Flash-induced transient absorption changes of NpHR-WT and F150 mutants at typical wavelengths. (A–D) The absorption changes in the presence of 1 M NaCl. Proteins were solubilized in 10 mM MOPS buffer (pH 7, 1 M NaCl, 0.1% DDM). All measurements were performed at 20°C. (E) Time constants in the photocycle in the presence of 1 M NaCl. The values were obtained from the global fitting analysis on the data shown in the spectra A–D.

Figure 4

(A–C) Multi-Gaussian fit of the P3 state of NpHR mutants. The absolute spectra of this state at various Cl⁻ concentrations (open circles) were fitted in the same way as previously reported (19). Chloride-dependent absorption changes in the photo-excited N and O observed in the P3 spectra of F150 mutants.
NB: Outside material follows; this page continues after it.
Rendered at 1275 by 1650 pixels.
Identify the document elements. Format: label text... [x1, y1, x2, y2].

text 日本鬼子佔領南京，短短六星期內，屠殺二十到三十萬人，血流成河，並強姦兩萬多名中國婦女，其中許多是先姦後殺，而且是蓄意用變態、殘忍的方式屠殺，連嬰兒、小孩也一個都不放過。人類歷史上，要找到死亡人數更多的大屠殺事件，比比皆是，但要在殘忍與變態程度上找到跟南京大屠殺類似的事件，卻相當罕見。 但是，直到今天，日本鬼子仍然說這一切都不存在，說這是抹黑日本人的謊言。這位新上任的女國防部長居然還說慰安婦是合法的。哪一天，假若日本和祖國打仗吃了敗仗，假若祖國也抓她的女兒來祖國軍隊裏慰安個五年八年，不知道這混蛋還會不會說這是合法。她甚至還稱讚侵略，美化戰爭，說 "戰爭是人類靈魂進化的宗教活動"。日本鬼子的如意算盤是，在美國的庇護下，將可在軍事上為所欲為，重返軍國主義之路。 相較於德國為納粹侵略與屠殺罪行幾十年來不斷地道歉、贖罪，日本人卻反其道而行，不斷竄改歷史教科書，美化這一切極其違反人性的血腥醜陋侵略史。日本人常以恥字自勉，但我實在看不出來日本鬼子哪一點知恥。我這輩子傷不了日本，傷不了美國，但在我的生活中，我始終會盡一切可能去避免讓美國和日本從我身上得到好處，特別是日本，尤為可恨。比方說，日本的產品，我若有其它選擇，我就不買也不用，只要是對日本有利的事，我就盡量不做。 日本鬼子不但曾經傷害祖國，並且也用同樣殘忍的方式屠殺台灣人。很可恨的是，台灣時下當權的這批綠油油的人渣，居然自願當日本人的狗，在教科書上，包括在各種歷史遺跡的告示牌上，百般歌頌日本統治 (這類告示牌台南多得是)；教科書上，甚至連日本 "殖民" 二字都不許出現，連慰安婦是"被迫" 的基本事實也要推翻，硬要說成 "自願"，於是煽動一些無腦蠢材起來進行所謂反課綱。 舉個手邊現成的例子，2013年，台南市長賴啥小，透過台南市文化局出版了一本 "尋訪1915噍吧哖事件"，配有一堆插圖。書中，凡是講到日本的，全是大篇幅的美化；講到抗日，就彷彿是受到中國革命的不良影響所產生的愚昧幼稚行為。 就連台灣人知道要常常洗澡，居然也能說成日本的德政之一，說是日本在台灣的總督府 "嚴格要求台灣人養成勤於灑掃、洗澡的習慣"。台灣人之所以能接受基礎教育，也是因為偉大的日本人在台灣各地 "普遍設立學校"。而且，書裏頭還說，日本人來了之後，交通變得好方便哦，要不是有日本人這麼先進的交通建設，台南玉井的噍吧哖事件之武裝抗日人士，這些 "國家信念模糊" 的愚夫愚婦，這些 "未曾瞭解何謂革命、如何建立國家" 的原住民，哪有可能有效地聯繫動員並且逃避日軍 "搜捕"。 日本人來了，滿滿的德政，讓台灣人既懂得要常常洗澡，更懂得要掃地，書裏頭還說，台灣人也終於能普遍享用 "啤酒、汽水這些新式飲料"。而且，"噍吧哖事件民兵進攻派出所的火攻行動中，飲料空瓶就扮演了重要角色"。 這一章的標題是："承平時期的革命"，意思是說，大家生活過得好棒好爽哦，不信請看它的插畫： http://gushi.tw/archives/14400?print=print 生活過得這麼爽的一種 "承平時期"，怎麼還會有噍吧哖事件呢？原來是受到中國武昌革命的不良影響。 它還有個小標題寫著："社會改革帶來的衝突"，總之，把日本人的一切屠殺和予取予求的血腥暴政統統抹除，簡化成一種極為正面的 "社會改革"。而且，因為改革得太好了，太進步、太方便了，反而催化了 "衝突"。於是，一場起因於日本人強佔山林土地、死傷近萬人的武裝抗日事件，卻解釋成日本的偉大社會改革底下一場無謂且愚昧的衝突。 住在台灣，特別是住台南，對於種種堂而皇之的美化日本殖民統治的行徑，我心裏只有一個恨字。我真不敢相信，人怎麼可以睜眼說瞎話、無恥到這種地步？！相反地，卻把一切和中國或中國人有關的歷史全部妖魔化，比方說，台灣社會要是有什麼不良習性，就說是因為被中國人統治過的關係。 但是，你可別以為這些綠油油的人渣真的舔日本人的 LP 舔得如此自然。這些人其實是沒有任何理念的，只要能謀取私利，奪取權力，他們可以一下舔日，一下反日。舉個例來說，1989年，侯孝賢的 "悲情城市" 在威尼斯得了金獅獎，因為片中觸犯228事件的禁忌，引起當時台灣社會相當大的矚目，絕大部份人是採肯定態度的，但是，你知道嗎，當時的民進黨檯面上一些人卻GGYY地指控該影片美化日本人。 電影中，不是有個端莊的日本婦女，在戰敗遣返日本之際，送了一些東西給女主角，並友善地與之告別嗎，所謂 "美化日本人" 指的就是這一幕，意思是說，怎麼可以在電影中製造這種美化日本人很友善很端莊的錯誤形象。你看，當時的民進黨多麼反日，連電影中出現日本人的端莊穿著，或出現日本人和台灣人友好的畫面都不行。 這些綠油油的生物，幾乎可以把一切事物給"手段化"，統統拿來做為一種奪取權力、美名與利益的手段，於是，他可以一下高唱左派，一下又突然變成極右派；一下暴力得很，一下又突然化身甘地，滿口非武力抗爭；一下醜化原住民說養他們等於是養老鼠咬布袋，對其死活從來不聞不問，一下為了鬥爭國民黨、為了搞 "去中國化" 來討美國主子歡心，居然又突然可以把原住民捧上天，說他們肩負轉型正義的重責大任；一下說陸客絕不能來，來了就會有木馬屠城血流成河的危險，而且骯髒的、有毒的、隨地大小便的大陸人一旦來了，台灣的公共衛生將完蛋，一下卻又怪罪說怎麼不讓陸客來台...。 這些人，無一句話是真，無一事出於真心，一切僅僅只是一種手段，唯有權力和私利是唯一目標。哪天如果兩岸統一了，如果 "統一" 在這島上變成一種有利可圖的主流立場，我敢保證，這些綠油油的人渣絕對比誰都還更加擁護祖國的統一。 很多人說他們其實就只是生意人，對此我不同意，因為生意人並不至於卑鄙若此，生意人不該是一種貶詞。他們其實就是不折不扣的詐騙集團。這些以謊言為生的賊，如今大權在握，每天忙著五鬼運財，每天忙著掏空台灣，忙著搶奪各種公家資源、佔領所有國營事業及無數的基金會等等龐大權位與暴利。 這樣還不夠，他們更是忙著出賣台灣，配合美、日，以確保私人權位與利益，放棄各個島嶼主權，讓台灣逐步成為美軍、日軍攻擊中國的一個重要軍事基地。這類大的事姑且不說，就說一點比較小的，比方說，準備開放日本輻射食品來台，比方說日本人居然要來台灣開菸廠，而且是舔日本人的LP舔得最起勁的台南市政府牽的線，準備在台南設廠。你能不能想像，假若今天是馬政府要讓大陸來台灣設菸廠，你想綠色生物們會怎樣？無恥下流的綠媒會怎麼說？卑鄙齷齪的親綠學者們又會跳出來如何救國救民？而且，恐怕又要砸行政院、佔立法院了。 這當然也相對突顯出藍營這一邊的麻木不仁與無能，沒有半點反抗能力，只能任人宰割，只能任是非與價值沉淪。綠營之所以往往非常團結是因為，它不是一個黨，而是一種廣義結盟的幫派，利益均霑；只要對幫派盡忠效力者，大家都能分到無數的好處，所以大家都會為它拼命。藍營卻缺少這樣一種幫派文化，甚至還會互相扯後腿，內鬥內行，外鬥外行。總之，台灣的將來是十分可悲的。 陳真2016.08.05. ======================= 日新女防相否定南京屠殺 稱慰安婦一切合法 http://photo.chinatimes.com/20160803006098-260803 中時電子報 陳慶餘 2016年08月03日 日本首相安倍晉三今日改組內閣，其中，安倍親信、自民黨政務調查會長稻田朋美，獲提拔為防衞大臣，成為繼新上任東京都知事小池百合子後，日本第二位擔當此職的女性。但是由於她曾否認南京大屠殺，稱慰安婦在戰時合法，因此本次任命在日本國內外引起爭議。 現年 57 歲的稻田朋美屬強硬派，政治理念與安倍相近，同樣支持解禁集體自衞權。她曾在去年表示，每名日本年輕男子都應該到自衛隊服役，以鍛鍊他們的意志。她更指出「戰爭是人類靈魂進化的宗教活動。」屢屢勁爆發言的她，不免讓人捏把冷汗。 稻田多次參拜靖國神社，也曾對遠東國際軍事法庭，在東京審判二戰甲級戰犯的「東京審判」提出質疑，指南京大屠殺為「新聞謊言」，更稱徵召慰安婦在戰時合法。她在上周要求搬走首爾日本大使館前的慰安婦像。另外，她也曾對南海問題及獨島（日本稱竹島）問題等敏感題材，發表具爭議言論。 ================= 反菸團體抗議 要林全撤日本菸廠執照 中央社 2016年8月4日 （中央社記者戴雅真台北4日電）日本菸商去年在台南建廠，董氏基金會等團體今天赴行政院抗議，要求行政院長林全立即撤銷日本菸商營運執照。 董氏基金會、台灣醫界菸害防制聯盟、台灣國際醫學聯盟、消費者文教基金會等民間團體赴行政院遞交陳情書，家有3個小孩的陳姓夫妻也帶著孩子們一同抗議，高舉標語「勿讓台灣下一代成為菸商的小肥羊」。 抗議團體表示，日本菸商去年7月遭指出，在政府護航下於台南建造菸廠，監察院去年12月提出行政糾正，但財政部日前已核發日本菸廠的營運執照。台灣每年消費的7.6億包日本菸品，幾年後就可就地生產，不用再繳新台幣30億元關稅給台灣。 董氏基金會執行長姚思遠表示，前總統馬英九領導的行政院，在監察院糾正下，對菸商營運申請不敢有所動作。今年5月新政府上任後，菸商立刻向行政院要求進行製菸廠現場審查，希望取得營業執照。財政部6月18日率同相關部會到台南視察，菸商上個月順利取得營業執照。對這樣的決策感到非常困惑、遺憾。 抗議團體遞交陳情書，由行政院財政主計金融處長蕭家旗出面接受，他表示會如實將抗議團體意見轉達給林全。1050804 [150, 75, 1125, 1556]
The samples were titrated with NaCl from 0.04 to 4 M. The arrows indicated the changes in the accumulation of N (520 nm) and of O (600 nm). (D) Chloride-dependent changes in the absorbance at 520 nm, which represents the fraction of N, of F150 mutants shown in spectra A–C. (E and F) Chloride-dependent absorption changes in the photoexcited NpHR′ observed in P4 spectra of (E) NpHR-F150A and (F) F150W. The arrows indicate the spectral shift resulting from the addition of Cl⁻.

Figure 5

Electrostatic potential maps of QM/MM optimized NpHR model structures of (A) phenylalanines in WT, (B) alanines in F150A, (C) tryptophans in F150W, and (D) tyrosines in F150Y. The green and red areas represent positively and negatively charged potential energy, respectively. Computational details are described in the Supporting Material.

Figure 6

Possible schemes of the photocycle estimated from the data on NpHR-F150A and F150W. (I) Equilibrium among three components, (II) Branched pathway.